Главы из книги Петра Немировского “Глаза Сфинкса”, часть третья.
Записки нью-йоркского нарколога.
Пожалуй, нет на свете веселее публики, чем наркоманы! Как бы низко их судьба ни опустила, за какие бы облака ни забросила, они все равно найдут возможность посмеяться. Их жанр – не трагедия, а трагикомедия. Ни в каком другом месте – в театре, кино, даже в цирке – так часто не гремит хохот, как в наркологических клиниках!
Все это очень странно, поскольку вряд ли в каком-либо другом месте собрано в таком обилии горя, в различных его проявлениях. Ткни с закрытыми глазами в любого наркомана – не ошибешься: услышишь историю надругательств, драк, арестов, болезней, попыток покончить с собой…
Но гремит, гремит в лечебницах хохот. И непонятно, приписать ли это легкомыслию наркоманов, их несерьезности, или же, напротив, их жизнестойкости.
…В этом причудливом мире, однако, есть категория людей, которые не смеются. Они очень редко шутят, собственно, не шутят вообще. Шутка, юмор, смех – не входит в сферу их жизни. Уже не входит, хотя, быть может, когда-то они были жизнерадостными людьми, с хорошим чувством юмора.

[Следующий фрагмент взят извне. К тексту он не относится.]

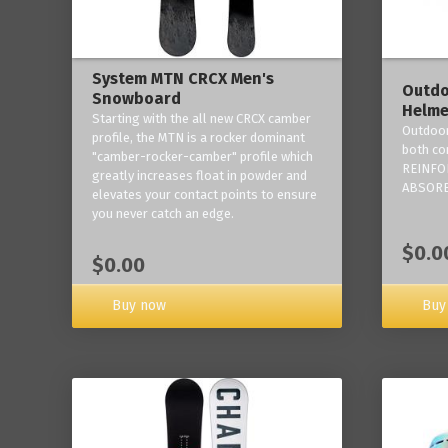
System MTN CRCX Men's
Outdo
Snowboard
Helme
Starting with the all new CRCX camber
Outdoor
profile, the MTN is a rocker dominant
both co
"camber-rocker-camber" profile which
REINFO
greatly increases float in powder and
ABSORB
elevates your contact points to ensure
you never catch an edge.
$0.0
$0.00
Buy now
Buy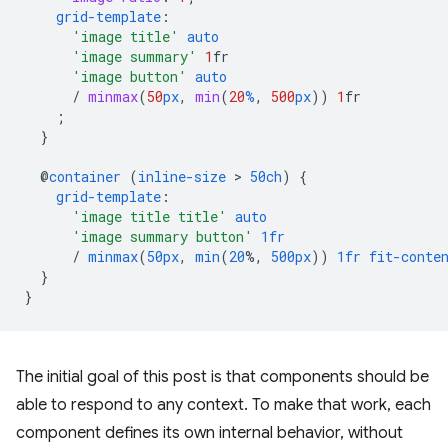
grid-template
:
'image title'
auto
'image summary'
1
fr
'image button'
auto
/
minmax
(
50
px
,
min
(
20
%
,
500
px
))
1
fr
;
}
@
container
(
inline-size
 > 
50ch
)
{
grid-template
:
'image title title'
auto
'image summary button'
1fr
/
minmax
(
50px
,
min
(
20
%,
500px
))
1fr
fit-conte
}
}
The initial goal of this post is that components should be
able to respond to any context. To make that work, each
component defines its own internal behavior, without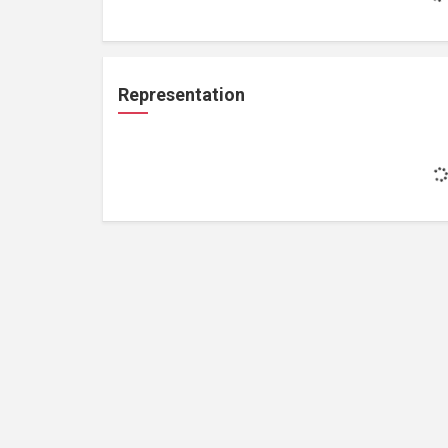
Representation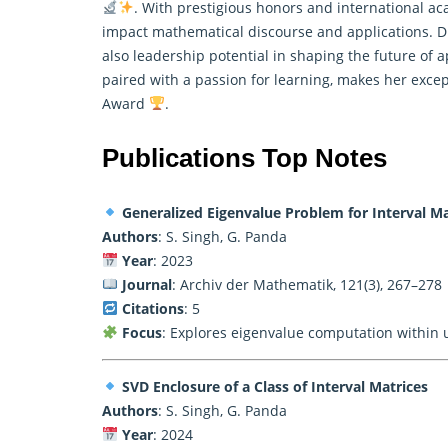
. With prestigious honors and international a
impact
mathematical
discourse and applications. Dr
also leadership potential in shaping the future of
paired with a passion for learning, makes her excep
Award
.
Publications Top Notes
Generalized Eigenvalue Problem for Interval Ma
Authors
: S. Singh, G. Panda
Year
: 2023
Journal
: Archiv der Mathematik, 121(3), 267–278
Citations
: 5
Focus
: Explores eigenvalue computation within 
SVD Enclosure of a Class of Interval Matrices
Authors
: S. Singh, G. Panda
Year
: 2024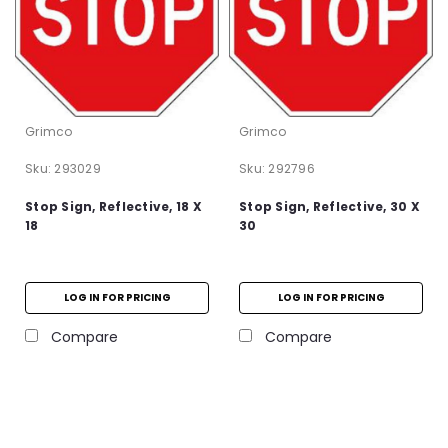
Grimco
Grimco
Sku:
293029
Sku:
292796
Stop Sign, Reflective, 18 X
Stop Sign, Reflective, 30 X
18
30
LOG IN FOR PRICING
LOG IN FOR PRICING
Compare
Compare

Но их жизнь изменилась. Изменилась так, что светлого и веселого в ней почти ничего не осталось. Они лишь изредка улыбаются. Причем, по одному-единственному поводу: когда сын сообщает, что сегодня ровно месяц, или полгода, или год, как он «чистый»!
Вот тут-то радости! «Чистый!» Губы отца или матери трогает улыбка. Впервые за много лет. Но до чего тревожно на душе! «А вдруг на радостях сорвется? А где он сейчас, в эту минуту? Не побежал ли опять к дилеру?»

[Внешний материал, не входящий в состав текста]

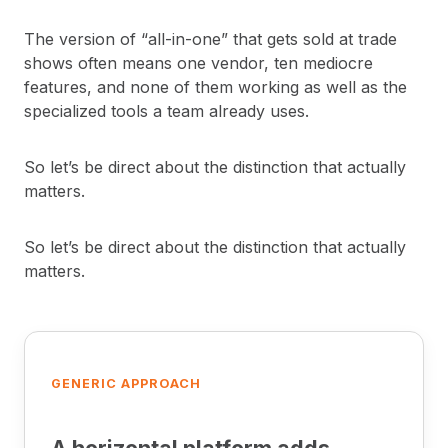
The version of “all-in-one” that gets sold at trade
shows often means one vendor, ten mediocre
features, and none of them working as well as the
specialized tools a team already uses.
So let’s be direct about the distinction that actually
matters.
So let’s be direct about the distinction that actually
matters.
GENERIC APPROACH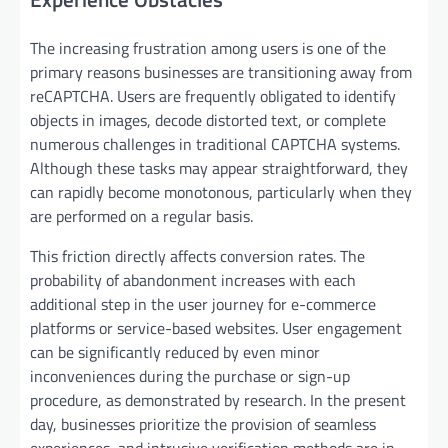
The increasing frustration among users is one of the
primary reasons businesses are transitioning away from
reCAPTCHA. Users are frequently obligated to identify
objects in images, decode distorted text, or complete
numerous challenges in traditional CAPTCHA systems.
Although these tasks may appear straightforward, they
can rapidly become monotonous, particularly when they
are performed on a regular basis.
This friction directly affects conversion rates. The
probability of abandonment increases with each
additional step in the user journey for e-commerce
platforms or service-based websites. User engagement
can be significantly reduced by even minor
inconveniences during the purchase or sign-up
procedure, as demonstrated by research. In the present
day, businesses prioritize the provision of seamless
experiences, and intrusive verification methods are in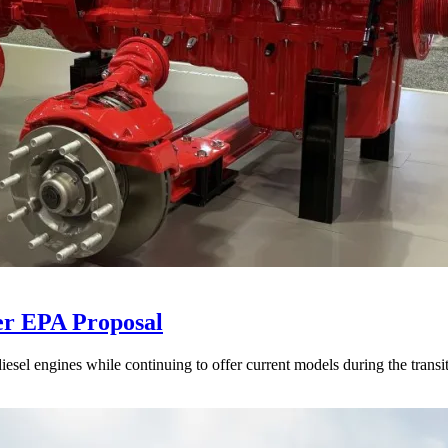
er EPA Proposal
sel engines while continuing to offer current models during the transi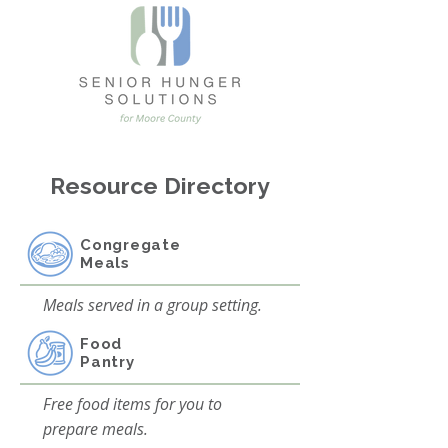
Resource Directory
Congregate
Meals
Meals served in a group setting.
Food
Pantry
Free food items for you to
prepare meals.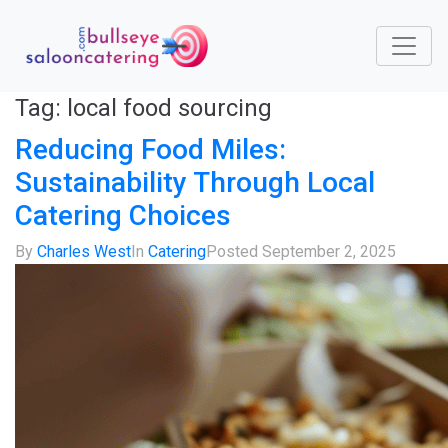
Tag:
local food sourcing
Reducing Food Miles:
Sustainability Through Local
Catering Choices
By
Charles West
In
Catering
Posted
September 2, 2025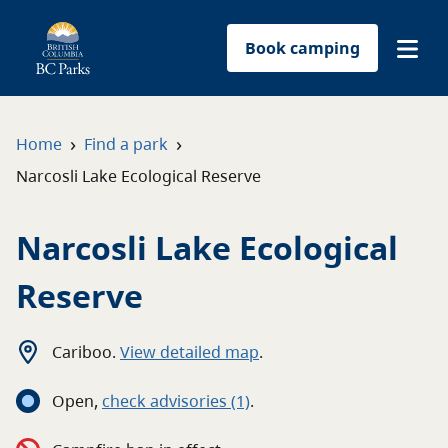
Book camping
Find a park
›
›
Home
Find a park
Narcosli Lake Ecological Reserve
Plan your trip
Narcosli Lake Ecological
Reservations
Reserve
Conservation
Get involved
Cariboo
.
View detailed map
.
Open
,
c
heck advisories
(1)
.
Park-use permits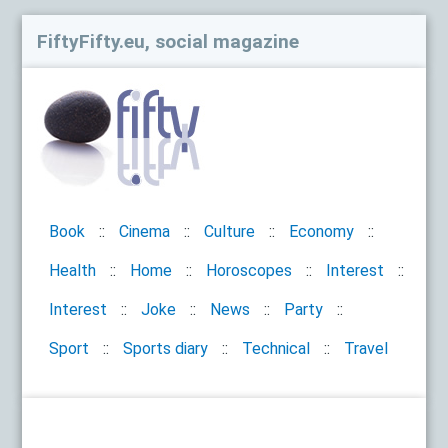
FiftyFifty.eu, social magazine
Book
Cinema
Culture
Economy
Health
Home
Horoscopes
Interest
Interest
Joke
News
Party
Sport
Sports diary
Technical
Travel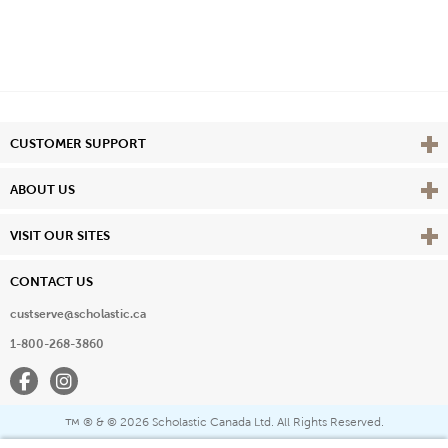
Vie
CUSTOMER SUPPORT
Vie
ABOUT US
Vie
VISIT OUR SITES
CONTACT US
custserve@scholastic.ca
1-800-268-3860
Facebook
Instagram
® & ©
2026 Scholastic Canada Ltd. All Rights Reserved.
™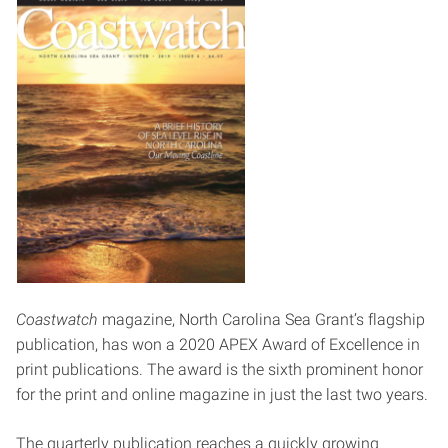
Coastwatch
magazine, North Carolina Sea Grant’s flagship
publication, has won a 2020 APEX Award of Excellence in
print publications. The award is the sixth prominent honor
for the print and online magazine in just the last two years.
The quarterly publication reaches a quickly growing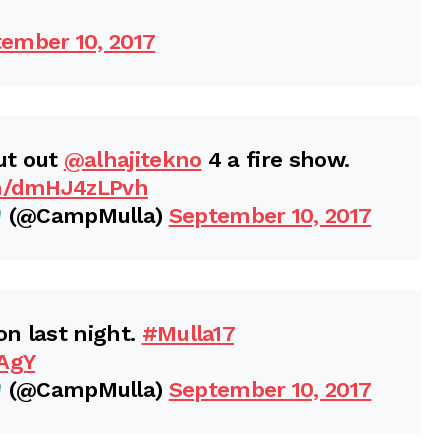
ember 10, 2017
ut out
@alhajitekno
4 a fire show.
om/dmHJ4zLPvh
(@CampMulla)
September 10, 2017
n last night.
#Mulla17
zAgY
(@CampMulla)
September 10, 2017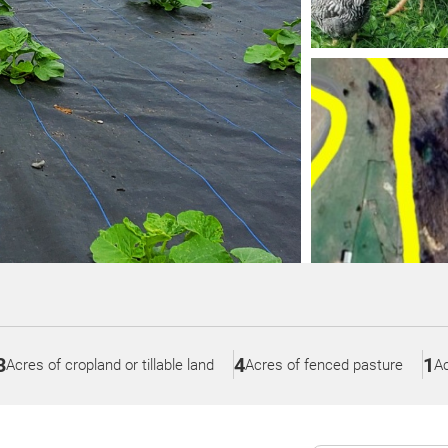
3
4
1
Acres of cropland or tillable land
Acres of fenced pasture
Ac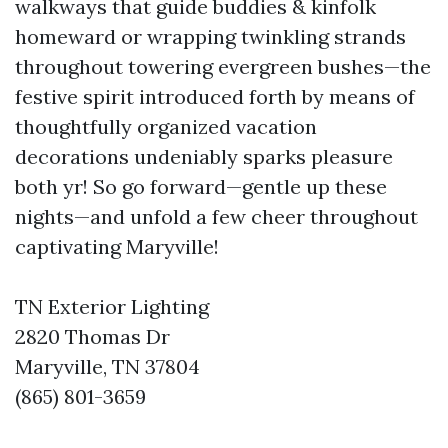
walkways that guide buddies & kinfolk
homeward or wrapping twinkling strands
throughout towering evergreen bushes—the
festive spirit introduced forth by means of
thoughtfully organized vacation
decorations undeniably sparks pleasure
both yr! So go forward—gentle up these
nights—and unfold a few cheer throughout
captivating Maryville!
TN Exterior Lighting
2820 Thomas Dr
Maryville, TN 37804
(865) 801-3659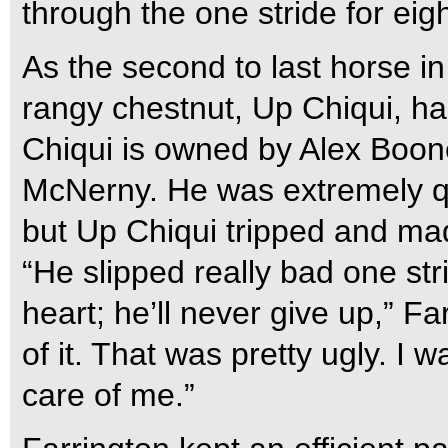
through the one stride for eig
As the second to last horse in
rangy chestnut, Up Chiqui, had
Chiqui is owned by Alex Boo
McNerny. He was extremely qui
but Up Chiqui tripped and mad
“He slipped really bad one st
heart; he’ll never give up,” F
of it. That was pretty ugly. I w
care of me.”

И хватает отец или мать трубку телефона, спешит позвонить наркологу в клинику или кому-то из «АН», чтобы убедиться: сын (дочь) в порядке…

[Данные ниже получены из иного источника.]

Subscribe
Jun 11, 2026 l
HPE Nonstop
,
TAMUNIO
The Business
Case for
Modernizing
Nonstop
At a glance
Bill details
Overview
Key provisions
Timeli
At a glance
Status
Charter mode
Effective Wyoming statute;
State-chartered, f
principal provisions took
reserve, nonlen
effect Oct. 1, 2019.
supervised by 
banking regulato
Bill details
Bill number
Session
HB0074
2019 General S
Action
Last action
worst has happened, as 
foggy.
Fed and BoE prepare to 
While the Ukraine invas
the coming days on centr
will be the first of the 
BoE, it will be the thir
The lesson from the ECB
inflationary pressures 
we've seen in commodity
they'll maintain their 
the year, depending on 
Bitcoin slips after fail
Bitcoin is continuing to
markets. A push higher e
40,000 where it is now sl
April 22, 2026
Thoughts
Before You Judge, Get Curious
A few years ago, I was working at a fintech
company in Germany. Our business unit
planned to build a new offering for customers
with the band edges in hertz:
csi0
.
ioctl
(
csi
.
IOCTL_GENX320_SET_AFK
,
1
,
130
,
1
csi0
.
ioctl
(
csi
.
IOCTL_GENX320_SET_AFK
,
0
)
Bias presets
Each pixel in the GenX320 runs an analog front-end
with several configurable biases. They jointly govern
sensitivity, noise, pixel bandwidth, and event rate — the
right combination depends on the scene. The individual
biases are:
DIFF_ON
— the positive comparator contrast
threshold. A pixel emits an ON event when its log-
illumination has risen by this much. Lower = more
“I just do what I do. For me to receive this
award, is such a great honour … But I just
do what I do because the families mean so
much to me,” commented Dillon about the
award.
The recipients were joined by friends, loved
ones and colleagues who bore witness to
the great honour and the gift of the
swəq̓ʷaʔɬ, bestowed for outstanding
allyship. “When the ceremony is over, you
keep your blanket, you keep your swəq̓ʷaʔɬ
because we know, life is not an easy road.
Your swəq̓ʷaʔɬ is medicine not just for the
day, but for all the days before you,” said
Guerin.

Наследственная ли болезнь наркомания/алкоголизм? Скорее всего, да. Хотя последнего слова по этому вопросу наука еще не сказала, «нарко-ген» пока не найден. Ищут. Но достоверно известно, что дети алкоголиков/наркоманов часто идут по стопам родителей.
Впрочем, от этой беды не застрахован никто, будь твои предки до пятого колена трезвенниками. Никто, никакой ученый или врач, не знает, почему из двух братьев, выросших в одинаковых условиях, один всю жизнь умеренно употреблял алкоголь/наркотики, а другой сразу пошел штопором вниз.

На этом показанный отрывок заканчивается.